Assignment » Print every line of text in the data below verbatim, leaving out the pictures.

Available data »
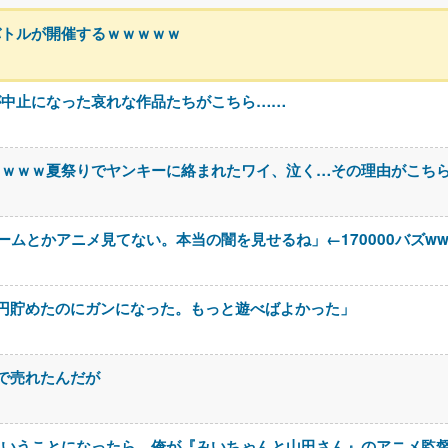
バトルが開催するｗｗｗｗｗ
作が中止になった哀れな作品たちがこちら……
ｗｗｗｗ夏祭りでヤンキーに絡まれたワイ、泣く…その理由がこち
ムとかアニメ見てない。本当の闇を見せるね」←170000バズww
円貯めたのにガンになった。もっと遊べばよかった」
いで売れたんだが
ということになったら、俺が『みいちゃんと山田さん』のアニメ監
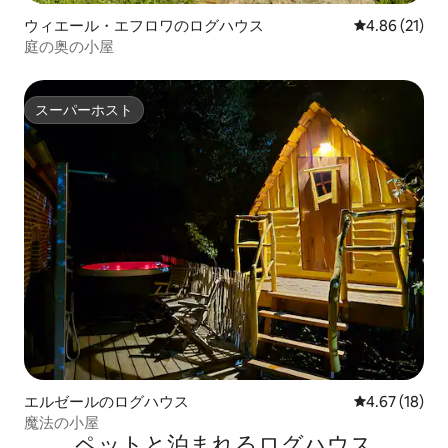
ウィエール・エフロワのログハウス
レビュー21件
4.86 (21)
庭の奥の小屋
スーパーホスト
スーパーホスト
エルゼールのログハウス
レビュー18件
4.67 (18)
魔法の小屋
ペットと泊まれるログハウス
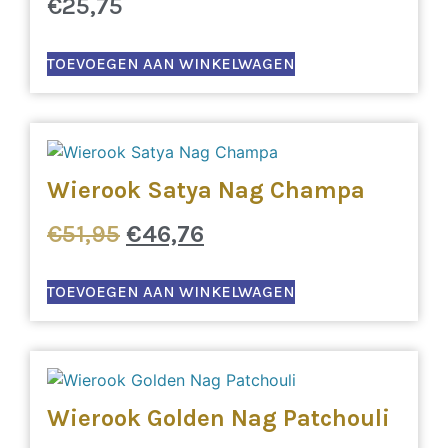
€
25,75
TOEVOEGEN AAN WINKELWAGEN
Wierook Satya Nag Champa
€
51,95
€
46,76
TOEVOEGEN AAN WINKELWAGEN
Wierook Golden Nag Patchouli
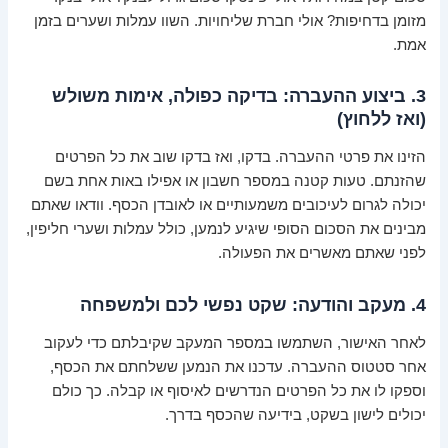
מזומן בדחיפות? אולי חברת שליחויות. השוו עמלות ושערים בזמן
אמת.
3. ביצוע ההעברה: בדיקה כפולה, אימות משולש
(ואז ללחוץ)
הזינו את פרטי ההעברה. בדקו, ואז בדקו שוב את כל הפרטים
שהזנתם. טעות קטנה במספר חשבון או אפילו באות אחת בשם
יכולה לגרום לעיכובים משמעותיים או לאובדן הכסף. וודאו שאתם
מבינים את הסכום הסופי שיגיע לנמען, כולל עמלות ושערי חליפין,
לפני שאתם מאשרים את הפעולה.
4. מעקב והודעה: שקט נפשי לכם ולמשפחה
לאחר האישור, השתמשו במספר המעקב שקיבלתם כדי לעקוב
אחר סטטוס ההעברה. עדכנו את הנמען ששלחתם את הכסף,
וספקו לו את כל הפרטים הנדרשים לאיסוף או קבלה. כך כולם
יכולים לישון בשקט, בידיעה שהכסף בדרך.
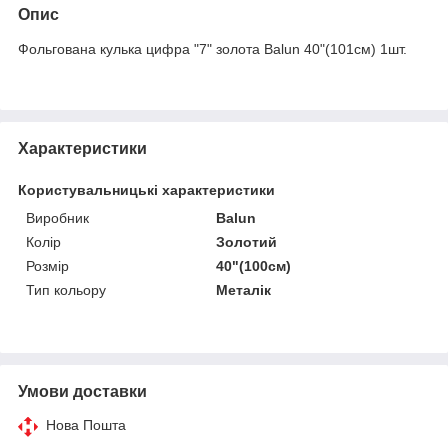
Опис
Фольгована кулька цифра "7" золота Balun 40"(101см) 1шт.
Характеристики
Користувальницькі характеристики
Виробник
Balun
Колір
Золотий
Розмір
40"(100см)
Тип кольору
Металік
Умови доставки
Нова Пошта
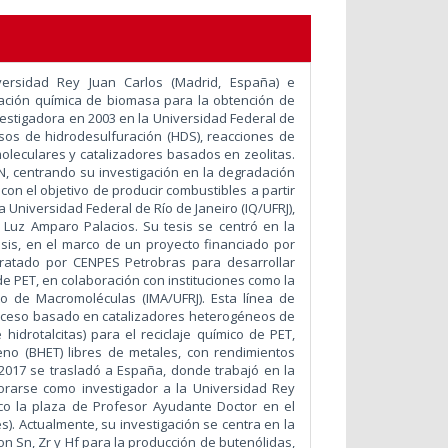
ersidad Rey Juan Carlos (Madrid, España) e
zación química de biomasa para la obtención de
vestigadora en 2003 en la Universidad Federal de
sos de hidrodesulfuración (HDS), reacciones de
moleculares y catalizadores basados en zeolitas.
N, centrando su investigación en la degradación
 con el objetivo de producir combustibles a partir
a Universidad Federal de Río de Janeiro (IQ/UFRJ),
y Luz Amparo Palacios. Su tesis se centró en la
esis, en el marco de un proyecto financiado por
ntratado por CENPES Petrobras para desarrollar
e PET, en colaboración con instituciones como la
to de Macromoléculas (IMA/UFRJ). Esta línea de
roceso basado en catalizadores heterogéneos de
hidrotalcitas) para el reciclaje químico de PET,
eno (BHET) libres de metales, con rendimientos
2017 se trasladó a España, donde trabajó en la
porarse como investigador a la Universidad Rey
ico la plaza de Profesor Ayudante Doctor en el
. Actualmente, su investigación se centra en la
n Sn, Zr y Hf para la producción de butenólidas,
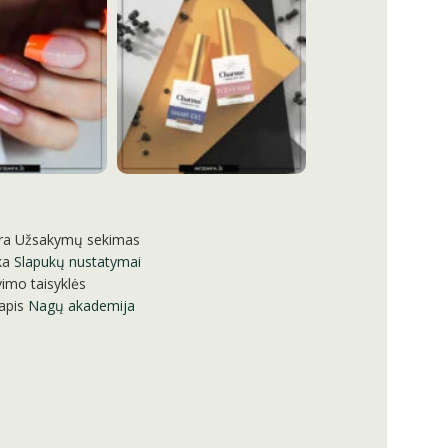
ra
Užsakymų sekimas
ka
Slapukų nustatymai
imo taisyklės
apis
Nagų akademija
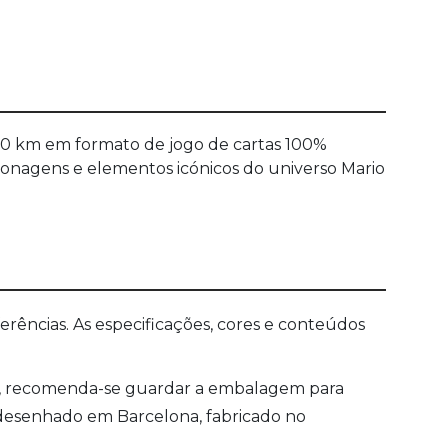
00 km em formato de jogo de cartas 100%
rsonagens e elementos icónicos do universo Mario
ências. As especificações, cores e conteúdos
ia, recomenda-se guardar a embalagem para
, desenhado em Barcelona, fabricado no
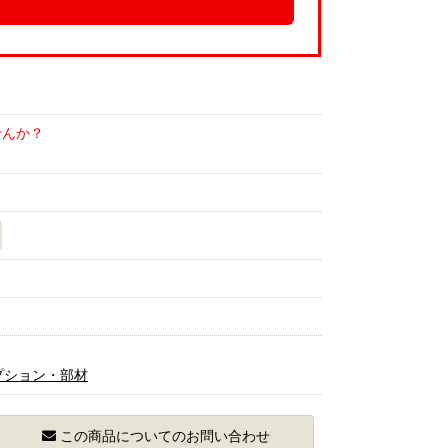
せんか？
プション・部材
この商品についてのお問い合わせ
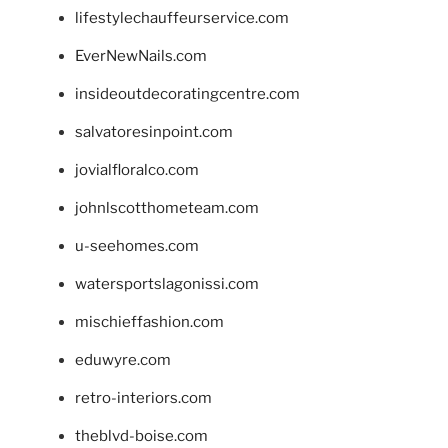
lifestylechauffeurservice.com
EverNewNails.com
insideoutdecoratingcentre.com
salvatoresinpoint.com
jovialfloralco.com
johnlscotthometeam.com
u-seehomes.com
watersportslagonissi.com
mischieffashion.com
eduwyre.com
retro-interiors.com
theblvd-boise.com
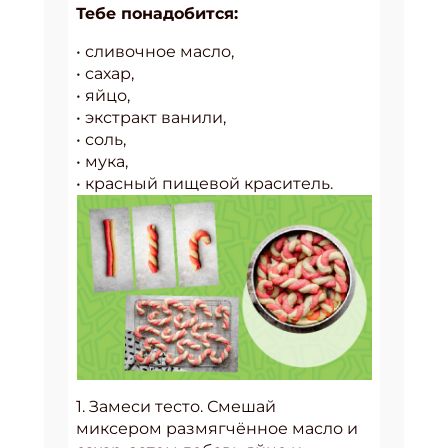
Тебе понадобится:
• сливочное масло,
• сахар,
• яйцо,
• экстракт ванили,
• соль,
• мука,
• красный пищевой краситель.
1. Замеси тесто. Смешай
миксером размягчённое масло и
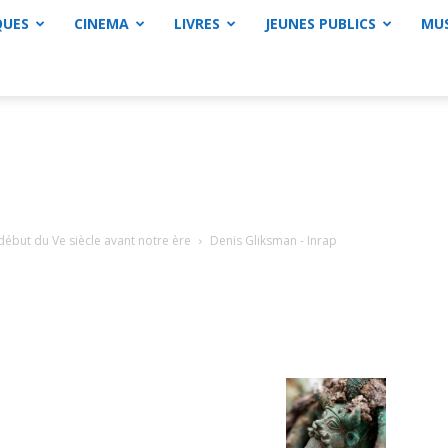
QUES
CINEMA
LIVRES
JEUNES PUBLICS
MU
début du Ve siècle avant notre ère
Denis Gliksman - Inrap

Response to the task »
バトルが開催するｗｗｗｗｗ
作が中止になった哀れな作品たちがこちら……
ｗｗｗｗ夏祭りでヤンキーに絡まれたワイ、泣く…その理由がこち
ムとかアニメ見てない。本当の闇を見せるね」←170000バズww
円貯めたのにガンになった。もっと遊べばよかった」
いで売れたんだが
ということになったら、俺が『みいちゃんと山田さん』のアニメ監
ウィエール・エフロワのログハウス
レビュー21件
4.86 (21)
庭の奥の小屋
スーパーホスト
スーパーホスト
エルゼールのログハウス
レビュー18件
4.67 (18)
魔法の小屋
ペットと泊まれるログハウス
€
25,75
TOEVOEGEN AAN WINKELWAGEN
Wierook Satya Nag Champa
€
51,95
€
46,76
TOEVOEGEN AAN WINKELWAGEN
Wierook Golden Nag Patchouli
מזומן בדחיפות? אולי חברת שליחויות. השוו עמלות ושערים בזמן
אמת.
3. ביצוע ההעברה: בדיקה כפולה, אימות משולש
(ואז ללחוץ)
הזינו את פרטי ההעברה. בדקו, ואז בדקו שוב את כל הפרטים
שהזנתם. טעות קטנה במספר חשבון או אפילו באות אחת בשם
יכולה לגרום לעיכובים משמעותיים או לאובדן הכסף. וודאו שאתם
מבינים את הסכום הסופי שיגיע לנמען, כולל עמלות ושערי חליפין,
לפני שאתם מאשרים את הפעולה.
4. מעקב והודעה: שקט נפשי לכם ולמשפחה
לאחר האישור, השתמשו במספר המעקב שקיבלתם כדי לעקוב
אחר סטטוס ההעברה. עדכנו את הנמען ששלחתם את הכסף,
וספקו לו את כל הפרטים הנדרשים לאיסוף או קבלה. כך כולם
יכולים לישון בשקט, בידיעה שהכסף בדרך.
Опис
Фольгована кулька цифра "7" золота Balun 40"(101см) 1шт.
Характеристики
Користувальницькі характеристики
Виробник
Balun
Колір
Золотий
Розмір
40"(100см)
Тип кольору
Металік
Умови доставки
Нова Пошта
ersidad Rey Juan Carlos (Madrid, España) e
zación química de biomasa para la obtención de
vestigadora en 2003 en la Universidad Federal de
sos de hidrodesulfuración (HDS), reacciones de
moleculares y catalizadores basados en zeolitas.
N, centrando su investigación en la degradación
 con el objetivo de producir combustibles a partir
a Universidad Federal de Río de Janeiro (IQ/UFRJ),
y Luz Amparo Palacios. Su tesis se centró en la
esis, en el marco de un proyecto financiado por
ntratado por CENPES Petrobras para desarrollar
e PET, en colaboración con instituciones como la
to de Macromoléculas (IMA/UFRJ). Esta línea de
roceso basado en catalizadores heterogéneos de
hidrotalcitas) para el reciclaje químico de PET,
eno (BHET) libres de metales, con rendimientos
2017 se trasladó a España, donde trabajó en la
porarse como investigador a la Universidad Rey
ico la plaza de Profesor Ayudante Doctor en el
. Actualmente, su investigación se centra en la
n Sn, Zr y Hf para la producción de butenólidas,
ra
Užsakymų sekimas
ka
Slapukų nustatymai
imo taisyklės
apis
Nagų akademija
00 km em formato de jogo de cartas 100%
rsonagens e elementos icónicos do universo Mario
ências. As especificações, cores e conteúdos
ia, recomenda-se guardar a embalagem para
, desenhado em Barcelona, fabricado no
せんか？
プション・部材
この商品についてのお問い合わせ
lifestylechauffeurservice.com
EverNewNails.com
insideoutdecoratingcentre.com
salvatoresinpoint.com
jovialfloralco.com
johnlscotthometeam.com
u-seehomes.com
watersportslagonissi.com
mischieffashion.com
eduwyre.com
retro-interiors.com
theblvd-boise.com
Тебе понадобится:
• сливочное масло,
• сахар,
• яйцо,
• экстракт ванили,
• соль,
• мука,
• красный пищевой краситель.
1. Замеси тесто. Смешай
миксером размягчённое масло и
QUES
CINEMA
LIVRES
JEUNES PUBLICS
MU
début du Ve siècle avant notre ère
Denis Gliksman - Inrap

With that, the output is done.